Charities in the UK raise and spend billions and employ hundreds of thousands of people.
As the Charity Commission conducts an investigation into Oxfam’s handling of a sex scandal in Haiti, questions have been asked about the sector – how much money charities raise and how they operate.
The Charity Commission monitors all of the UK’s 168,000 charities ranging from universities to the British Arts Council to international aid organisations. In order to register, a charity must prove it will benefit society, whether that is through the advancement of amateur sport, poverty reduction, religion or human rights.
In return, charities are exempt from certain taxes.
Perhaps unsurprisingly, large charities such as Oxfam and Cancer Research UK take a larger slice of the money coming into the sector.
Charities receive income from a variety of places, but are most reliant on support from the public. Donations, charity shops and merchandise are a large part of this, but many charities will offer their services for money.
For example, sexual health clinics and homeless shelters will be given contracts by local government, while charities such as the National Trust might rent out facilities.
Many charities rely on fundraising for the bulk of their income.
The importance of fundraising varies. According to the Fundraising Charities Spotlight report, Macmillan Cancer Support gets almost 95% of its total income from fundraising, compared with the 32% raised for Save the Children.

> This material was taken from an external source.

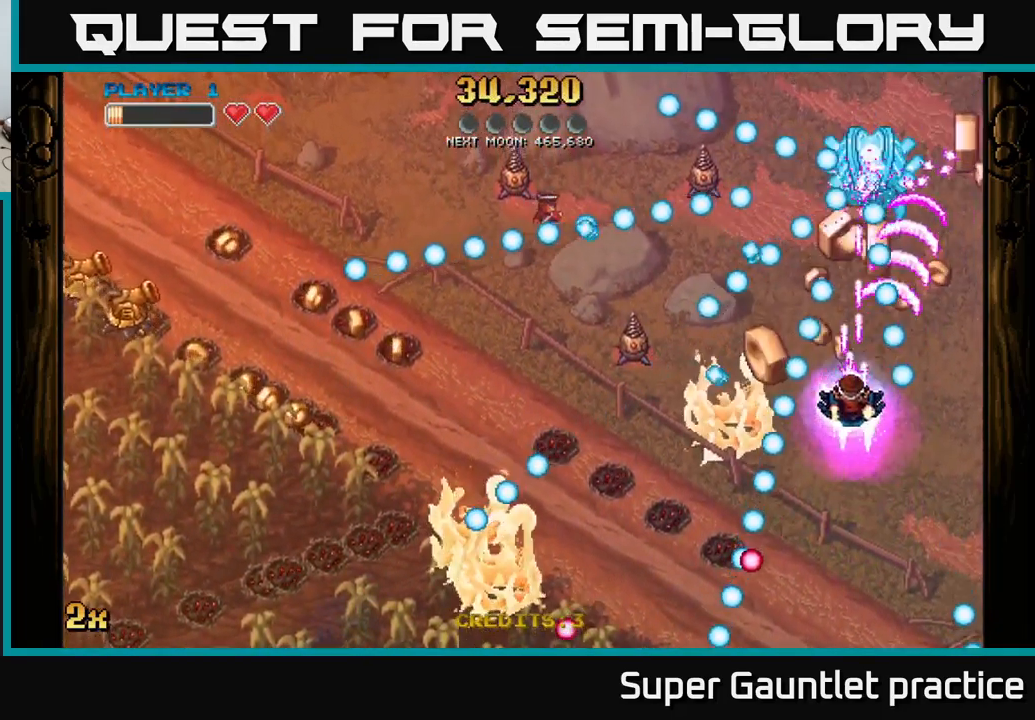
{"buttons": ["A"], "left_stick": "up", "events": [[133, "left_stick", "up-right"], [350, "left_stick", "up"]]}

Other charities are more reliant on UK government funding, often because they provide social services. These can help fill the gaps in the government’s capabilities and offer specialist skills and experience.
For example, Barnardo’s runs some adoption services and Shelter provides housing advice to people in danger of becoming homeless. Overseas aid charities can help supply aid where the government has no access.
For many, charity shops are the face of fundraising. The Charity Retail Association estimates there are 11,200 shops in the UK ranging from standalones to High Street giants such as the British Heart Foundation.
Charities spend the majority of their money on their main causes. Oxfam says for every £1 donated, 82p will be spent on humanitarian, development and campaigning work. Grants are given from some charities to individuals and other organisations to further the work of the charity.
Charities also allocate some of their funds to raising more money – for example, organising events, advertising or sending so-called “chuggers” on to the streets.
Most money is spent on social services in the UK, such as helping those in poverty or with disabilities. Just over 10% goes on international projects including humanitarian aid and development.
As the amount of money being spent on the voluntary sector has increased, so has the number of people employed by it. Today, it represents 2.7% of the total UK workforce. Most workers (63%) are on full-time contracts, but this is still lower than the public (70%) and private (75%) sectors.
Outside formal employment, it is estimated 14.2 million people volunteered once a month in 2016. Most volunteering is linked to sport, cultural, religious or educational events and the activities can range from helping to run an event to providing transport.
This volunteering is estimated to be worth £22.6bn a year in England and the biggest reason for getting involved is altruism, with 61% saying they wanted to improve things or help people.